Dataset entries
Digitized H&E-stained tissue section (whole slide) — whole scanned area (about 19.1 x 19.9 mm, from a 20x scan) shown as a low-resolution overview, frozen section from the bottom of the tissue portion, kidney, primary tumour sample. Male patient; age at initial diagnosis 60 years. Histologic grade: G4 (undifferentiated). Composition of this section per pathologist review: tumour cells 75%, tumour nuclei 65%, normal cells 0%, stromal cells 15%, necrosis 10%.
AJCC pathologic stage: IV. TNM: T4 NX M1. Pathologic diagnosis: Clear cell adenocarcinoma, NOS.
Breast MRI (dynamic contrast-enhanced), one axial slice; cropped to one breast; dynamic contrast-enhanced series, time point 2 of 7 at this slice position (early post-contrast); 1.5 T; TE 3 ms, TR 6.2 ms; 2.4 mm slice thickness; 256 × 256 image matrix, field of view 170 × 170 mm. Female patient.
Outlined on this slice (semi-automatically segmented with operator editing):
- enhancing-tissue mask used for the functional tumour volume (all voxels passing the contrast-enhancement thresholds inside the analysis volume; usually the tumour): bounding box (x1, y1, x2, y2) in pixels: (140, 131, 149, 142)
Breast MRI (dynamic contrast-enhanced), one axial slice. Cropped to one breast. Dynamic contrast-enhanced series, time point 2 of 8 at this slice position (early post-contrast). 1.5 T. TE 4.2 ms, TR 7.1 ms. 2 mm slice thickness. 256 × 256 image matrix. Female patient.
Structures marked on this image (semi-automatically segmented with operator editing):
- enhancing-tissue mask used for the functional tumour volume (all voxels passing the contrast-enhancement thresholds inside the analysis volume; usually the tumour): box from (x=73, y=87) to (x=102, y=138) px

▶ _WORK REQUEST_
Every record should be retyped so that it matches the original exactly.

▶ _EXERCISE SOLUTION_
Digitized H&E-stained tissue section (whole slide) — whole scanned area (about 19.1 x 19.9 mm, from a 20x scan) shown as a low-resolution overview, frozen section from the bottom of the tissue portion, kidney, primary tumour sample. Male patient; age at initial diagnosis 60 years. Histologic grade: G4 (undifferentiated). Composition of this section per pathologist review: tumour cells 75%, tumour nuclei 65%, normal cells 0%, stromal cells 15%, necrosis 10%.
AJCC pathologic stage: IV. TNM: T4 NX M1. Pathologic diagnosis: Clear cell adenocarcinoma, NOS.
Breast MRI (dynamic contrast-enhanced), one axial slice; cropped to one breast; dynamic contrast-enhanced series, time point 2 of 7 at this slice position (early post-contrast); 1.5 T; TE 3 ms, TR 6.2 ms; 2.4 mm slice thickness; 256 × 256 image matrix, field of view 170 × 170 mm. Female patient.
Outlined on this slice (semi-automatically segmented with operator editing):
- enhancing-tissue mask used for the functional tumour volume (all voxels passing the contrast-enhancement thresholds inside the analysis volume; usually the tumour): bounding box (x1, y1, x2, y2) in pixels: (140, 131, 149, 142)
Breast MRI (dynamic contrast-enhanced), one axial slice. Cropped to one breast. Dynamic contrast-enhanced series, time point 2 of 8 at this slice position (early post-contrast). 1.5 T. TE 4.2 ms, TR 7.1 ms. 2 mm slice thickness. 256 × 256 image matrix. Female patient.
Structures marked on this image (semi-automatically segmented with operator editing):
- enhancing-tissue mask used for the functional tumour volume (all voxels passing the contrast-enhancement thresholds inside the analysis volume; usually the tumour): box from (x=73, y=87) to (x=102, y=138) px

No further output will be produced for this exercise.